As someone who’s experienced anxiety, Chao shares his dark and humorous insight on sensitive topics.
“The funny thing about mental disorders is that I ended up diagnosed with the ones that I always made jokes about having,” Chao said in a recent Facebook post. Facebook is an outlet to act differently than he would in person, allowing him to express his negative experiences in unconventional ways.
“On the internet, I like to be a more exaggerated version of myself,” Chao said, “so a lot of [my Facebook posts]are just me taking my viewpoints or things that have happened to me and just blowing them up or adding a comedy element…If I use comedy or some self- deprecating thing, then people can go ‘hahaha’ and think about [the issues].”
Spotlight on the Controversial
54 comments, 17 likes. That’s the reaction that senior Kareeda Kabir received for her Facebook post. The post criticized students who choose to attend colleges with academic environments similar to that of MVHS and refuse to leave their comfort zone. After seeing the 54 comments, most of them disparaging, Kabir hopes for people to ask her more questions and recognize that she’s trying to improve MVHS, not simply criticize her peers.
“I think people did misunderstand me … [but]I don’t really mind; I’ll just keep doing what I’m doing,” Kabir said. “I invite people to talk to me and some people do.”

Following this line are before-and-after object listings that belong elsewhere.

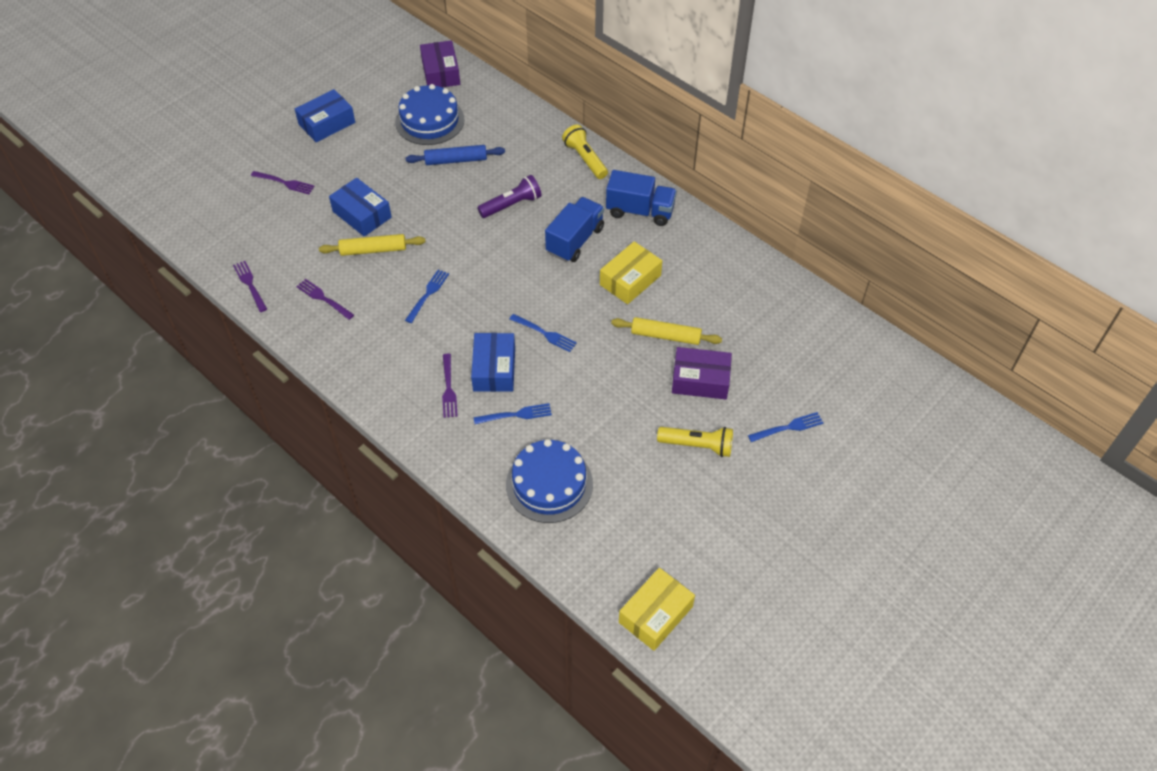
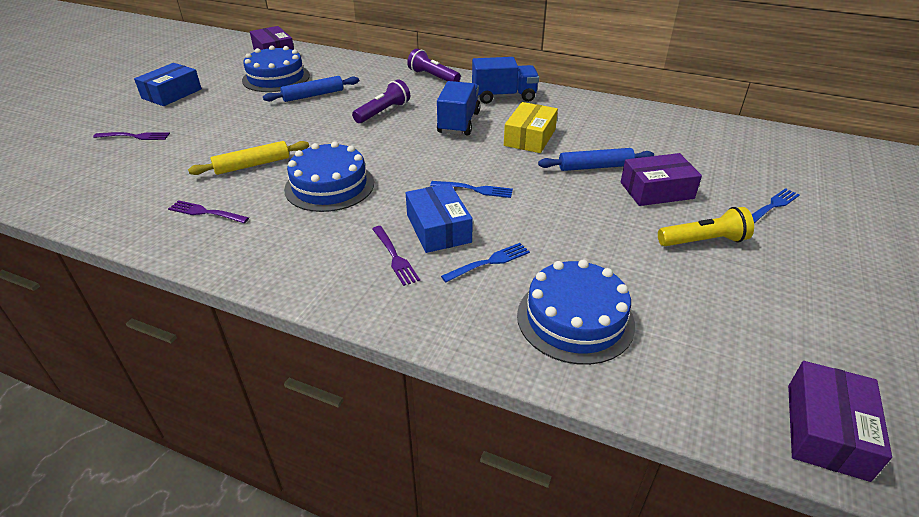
camera: 20 degrees left, 15 degrees down
purple fork [233,261,267,312] -> none
blue box [329,178,392,237] -> none
blue fork [405,270,449,323] -> blue cake [284,141,374,212]
yellow flashlight [562,124,608,179] -> purple flashlight [407,49,461,82]
yellow rolling pin [611,317,722,345] -> blue rolling pin [538,148,654,171]
yellow box [619,568,695,651] -> purple box [788,361,892,482]

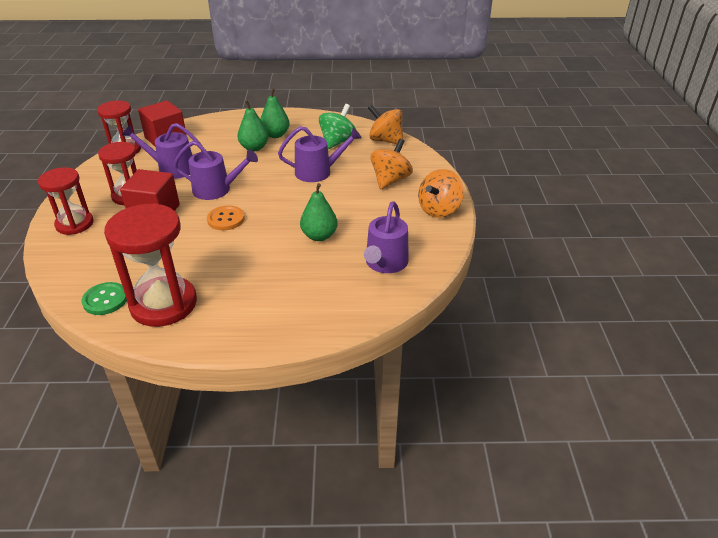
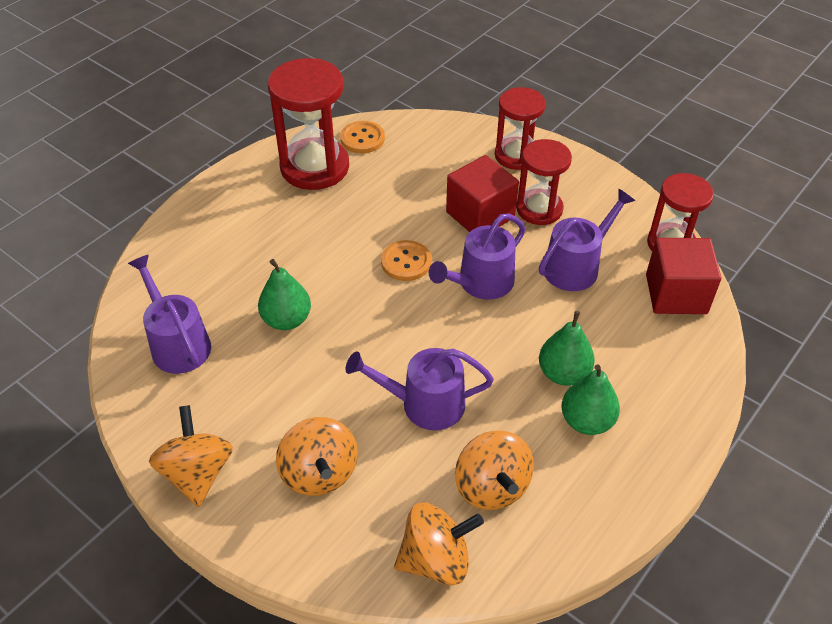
camera: 130 degrees right, 10 degrees up
green button [82,282,127,315] -> orange button [340,121,385,153]
purple watering can [278,126,362,182] -> purple watering can turned 60 degrees clockwise [345,348,494,430]
green spinning top [319,104,356,149] -> orange spinning top [455,431,534,510]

MVHS is notorious for its highly competitive and academically-driven atmosphere, and though her views aren’t necessarily surprising, she’s not afraid to share them in a controversial light.
“A lot of what people are saying about Monta Vista is like, ‘People are so kind’ and ‘We’re so supportive of each other,’” Kabir said, “but when you actually go behind the scenes and talk to people one-on-one, they say really awful things, specifically now about college… People really do capitalize off of other people’s failures.”
Usually, introverted ones shy away from the center of attention, but that’s not why senior Eliot Hsu is out of the spotlight—he’s an extrovert who chooses his social events selectively.
Hsu focuses on small-group interactions and enjoys taking initiative among his close friends.
“[For] small social events like my friend group, I try to organize them pretty regularly. It’s a different dynamic… whenever I try to hang out with friends, it’s more like something we just want to do. I’m an ENFP [Myers-Briggs personality type] but it means in all of my friendships I often put everything in more and that often means that I don’t have a lot of bandwidth for a lot of people.”
Hsu rejects the popularity-based events that attract school-wide attention.
“For the people who are [nominated for Homecoming court], they deserve to be there because they’re outgoing with everyone, but personally I don’t really care because for me, that’s not what’s important,” Hsu said. “Different people have different priorities.”